Le premier ministre Stephen Harper écarte l'idée de déclencher des élections partielles dans les circonscriptions où les électeurs auraient été victimes d'appels frauduleux durant la dernière campagne électorale.

Aux Communes, lundi, le premier ministre a aussi mis au défi les partis de l'opposition, qui accusent le Parti conservateur d'avoir orchestré «la plus grande fraude électorale dans l'histoire du pays», de fournir les preuves qu'ils détiennent, s'ils en ont, à Élections Canada.

La controverse des appels automatisés a encore pris de l'ampleur. Les partis de l'opposition calculent que les électeurs d'une quarantaine de circonscriptions ont été ciblés par un stratagème téléphonique qui visait à dissuader leurs partisans de se rendre aux urnes. Au moins une firme impliquée dans le manège, RackNine, a été embauchée par des candidats conservateurs au dernier scrutin.
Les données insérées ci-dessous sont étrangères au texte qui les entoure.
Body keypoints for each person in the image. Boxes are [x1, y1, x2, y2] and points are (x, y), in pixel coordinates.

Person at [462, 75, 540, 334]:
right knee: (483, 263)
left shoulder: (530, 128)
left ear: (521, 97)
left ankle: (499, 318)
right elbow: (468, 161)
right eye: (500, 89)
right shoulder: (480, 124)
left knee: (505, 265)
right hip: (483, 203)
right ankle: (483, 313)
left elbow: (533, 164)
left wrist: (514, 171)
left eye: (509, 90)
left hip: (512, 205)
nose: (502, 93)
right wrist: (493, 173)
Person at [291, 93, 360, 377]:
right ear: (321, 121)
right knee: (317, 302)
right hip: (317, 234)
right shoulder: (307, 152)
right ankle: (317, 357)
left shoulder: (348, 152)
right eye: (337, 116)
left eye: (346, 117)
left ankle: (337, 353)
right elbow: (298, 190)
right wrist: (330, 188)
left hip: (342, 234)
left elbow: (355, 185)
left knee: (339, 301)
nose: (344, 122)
D'anciens employés d'une autre société, Responsive Marketing Group, ont affirmé au Toronto Star qu'ils avaient sciemment induit en erreur des électeurs lors des dernières élections. Cette firme, qui exploite des centres d'appels, a elle aussi été embauchée par des candidats conservateurs, dont 16 au Québec.
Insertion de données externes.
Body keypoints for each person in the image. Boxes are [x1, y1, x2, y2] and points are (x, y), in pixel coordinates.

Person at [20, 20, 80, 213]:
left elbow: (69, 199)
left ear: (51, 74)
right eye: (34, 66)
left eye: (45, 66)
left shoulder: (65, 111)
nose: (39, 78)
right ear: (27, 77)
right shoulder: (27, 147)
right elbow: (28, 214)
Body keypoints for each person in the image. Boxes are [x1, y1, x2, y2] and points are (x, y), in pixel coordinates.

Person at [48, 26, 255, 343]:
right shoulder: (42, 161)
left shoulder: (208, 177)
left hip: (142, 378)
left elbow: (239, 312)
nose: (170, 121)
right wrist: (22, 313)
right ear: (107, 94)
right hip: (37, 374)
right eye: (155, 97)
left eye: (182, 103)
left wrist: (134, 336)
Faisant face à un flot de questions, M. Harper a de nouveau nié que son parti ait joué quelque rôle que ce soit dans cette affaire.

«Le Parti conservateur a nié et nie encore ces allégations», a affirmé M. Harper lundi, jour de reprise des travaux parlementaires. «Si le NPD a des informations, et je ne suis pas certain que c'est le cas, il doit donner ces informations à Élections Canada.»

Élections Canada enquête depuis des mois afin de débusquer les responsables des appels frauduleux. L'organisme est épaulé par la Gendarmerie royale du Canada.

Selon la chef intérimaire du Nouveau Parti démocratique (NPD), Nycole Turmel, la seule façon de restaurer la confiance des électeurs dans les circonscriptions visées par ces appels frauduleux est de déclencher des élections partielles - une option qu'a vite écartée le premier ministre.

Pour sa part, le chef intérimaire du Parti libéral, Bob Rae, a soutenu que le Parti conservateur doit montrer patte blanche dans cette affaire d'autant plus qu'il a conclu des ententes avec certaines firmes à l'origine de ces appels frauduleux.

«Le Parti conservateur détient de l'information pertinente. C'est le Parti conservateur qui sait combien d'argent a été dépensé pour cela, quels contrats ont été signés, quelles instructions ont été données à ceux qui appelaient, quelles informations ont été fournies. Cette responsabilité, elle appartient à ceux qui siègent en face», a lancé M. Rae.

Dans son rapport au Parlement sur les dernières élections, déposé en août dernier, le directeur général d'Élections Canada, Marc Mayrand, avait indiqué que le commissaire aux élections fédérales, William Corbett, avait ouvert une enquête relativement à «des appels malveillants incitant les électeurs à s'abstenir de voter ou à ne pas voter pour un parti en particulier ou les informant faussement d'un changement d'adresse de leur lieu de scrutin».

En fin de semaine, le député conservateur de Peterborough, Dean Del Mastro, a affirmé avoir aussi été victime d'appels frauduleux durant la dernière campagne électorale et il a invité Élections Canada à élargir son enquête.

«Le Parti conservateur presse toute personne détenant de l'information sur des appels de harcèlement ou des appels donnant de l'information erronée sur les bureaux de scrutin de transmettre immédiatement cette information à Élections Canada. Ma propre campagne dans Peterborough a été victime d'appels douteux, des partisans conservateurs étant harcelés tard le soir par des appels abusifs, et notre parti condamne ces actes», a-t-il dit.

La chef du Parti vert, Elizabeth May, a fait savoir qu'elle avait également été victime de ces «tactiques de répression du vote» dans sa circonscription de Saanich-Gulf Islands, en Colombie-Britannique, aux scrutins de 2011 et de 2008. Le stratagème était le même: des électeurs de sa circonscription étaient informés que leur bureau de vote avait déménagé, et ils étaient faussement redirigés vers une autre adresse.

Aux Communes, le chef intérimaire du Parti libéral, Bob Rae, a exigé la tenue d'un débat d'urgence sur cette affaire, estimant que la démocratie canadienne est affaiblie par ces manoeuvres douteuses. Mais le président Andrew Scheer, a rejeté sa demande.